Check every line below for the word "step" and copy each one that has it.

[Dataset excerpts]
________________
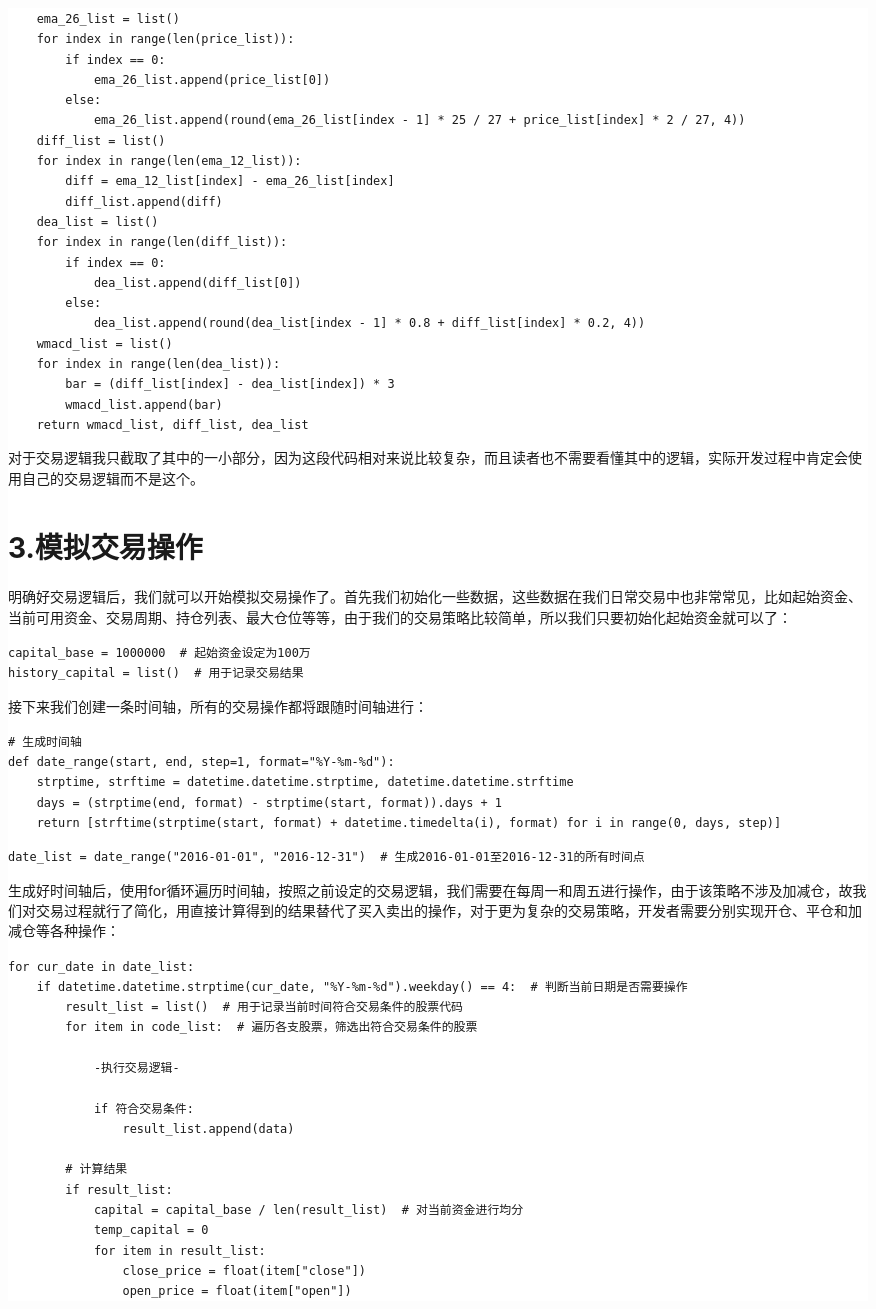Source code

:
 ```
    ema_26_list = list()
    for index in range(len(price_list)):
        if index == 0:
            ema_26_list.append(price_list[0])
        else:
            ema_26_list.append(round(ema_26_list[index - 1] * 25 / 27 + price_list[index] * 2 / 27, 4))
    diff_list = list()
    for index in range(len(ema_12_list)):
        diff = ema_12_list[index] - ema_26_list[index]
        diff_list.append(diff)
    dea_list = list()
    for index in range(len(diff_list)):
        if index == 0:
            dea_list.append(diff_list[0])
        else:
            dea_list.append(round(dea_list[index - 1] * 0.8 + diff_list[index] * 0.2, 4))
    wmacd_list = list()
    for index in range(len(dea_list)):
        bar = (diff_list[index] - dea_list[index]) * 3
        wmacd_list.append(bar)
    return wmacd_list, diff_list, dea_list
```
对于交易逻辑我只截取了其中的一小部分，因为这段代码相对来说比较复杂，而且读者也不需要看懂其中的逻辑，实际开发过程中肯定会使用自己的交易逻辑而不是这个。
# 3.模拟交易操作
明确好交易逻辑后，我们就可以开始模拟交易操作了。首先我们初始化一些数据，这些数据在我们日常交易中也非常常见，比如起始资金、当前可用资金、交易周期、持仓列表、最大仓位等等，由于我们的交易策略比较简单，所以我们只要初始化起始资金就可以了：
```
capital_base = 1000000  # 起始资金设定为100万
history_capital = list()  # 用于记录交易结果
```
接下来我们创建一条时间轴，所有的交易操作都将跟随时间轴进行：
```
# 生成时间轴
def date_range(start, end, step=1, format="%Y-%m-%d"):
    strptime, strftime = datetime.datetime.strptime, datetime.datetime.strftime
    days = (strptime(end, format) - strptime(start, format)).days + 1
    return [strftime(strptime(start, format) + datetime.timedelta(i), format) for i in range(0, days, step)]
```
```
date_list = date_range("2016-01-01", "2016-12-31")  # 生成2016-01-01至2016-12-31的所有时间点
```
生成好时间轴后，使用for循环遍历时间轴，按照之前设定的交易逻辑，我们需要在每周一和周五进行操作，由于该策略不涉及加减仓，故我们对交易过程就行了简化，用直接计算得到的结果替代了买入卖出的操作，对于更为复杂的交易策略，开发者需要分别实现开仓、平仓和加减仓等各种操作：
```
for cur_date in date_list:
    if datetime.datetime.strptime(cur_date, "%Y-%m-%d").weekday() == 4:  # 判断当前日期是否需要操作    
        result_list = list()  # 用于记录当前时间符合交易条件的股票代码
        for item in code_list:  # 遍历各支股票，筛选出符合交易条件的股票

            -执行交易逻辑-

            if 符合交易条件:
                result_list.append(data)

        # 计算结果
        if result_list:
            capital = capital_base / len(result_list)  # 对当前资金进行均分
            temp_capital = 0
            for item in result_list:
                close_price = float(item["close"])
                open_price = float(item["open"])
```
________________
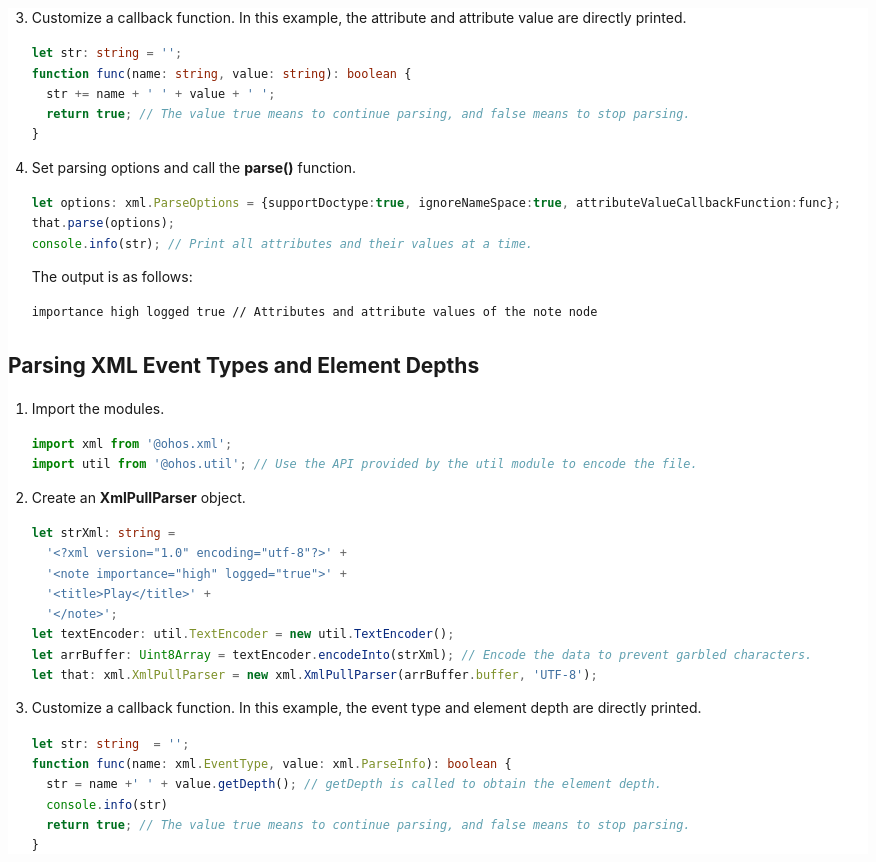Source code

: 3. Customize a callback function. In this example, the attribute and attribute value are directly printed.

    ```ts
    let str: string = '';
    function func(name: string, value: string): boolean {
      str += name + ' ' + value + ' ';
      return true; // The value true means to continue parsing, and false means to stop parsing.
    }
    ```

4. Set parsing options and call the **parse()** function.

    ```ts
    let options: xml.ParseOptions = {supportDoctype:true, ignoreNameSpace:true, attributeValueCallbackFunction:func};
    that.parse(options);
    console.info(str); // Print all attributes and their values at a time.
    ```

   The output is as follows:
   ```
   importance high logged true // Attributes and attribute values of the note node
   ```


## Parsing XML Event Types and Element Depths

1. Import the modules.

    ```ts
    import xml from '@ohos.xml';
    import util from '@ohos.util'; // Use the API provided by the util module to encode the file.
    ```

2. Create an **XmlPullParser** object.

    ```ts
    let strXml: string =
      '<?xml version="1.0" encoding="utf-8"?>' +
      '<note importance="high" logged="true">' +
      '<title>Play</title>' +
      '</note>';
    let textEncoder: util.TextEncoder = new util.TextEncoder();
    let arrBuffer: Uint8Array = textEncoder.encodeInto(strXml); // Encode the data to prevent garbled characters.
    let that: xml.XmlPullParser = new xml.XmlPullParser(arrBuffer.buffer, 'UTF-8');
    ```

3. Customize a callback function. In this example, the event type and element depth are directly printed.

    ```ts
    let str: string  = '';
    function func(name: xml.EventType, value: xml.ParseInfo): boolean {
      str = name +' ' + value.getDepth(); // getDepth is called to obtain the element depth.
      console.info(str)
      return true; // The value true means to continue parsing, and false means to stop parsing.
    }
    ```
________________
◆ SOLUTION TO THE EXERCISE ◆
def date_range(start, end, step=1, format="%Y-%m-%d"):
    return [strftime(strptime(start, format) + datetime.timedelta(i), format) for i in range(0, days, step)]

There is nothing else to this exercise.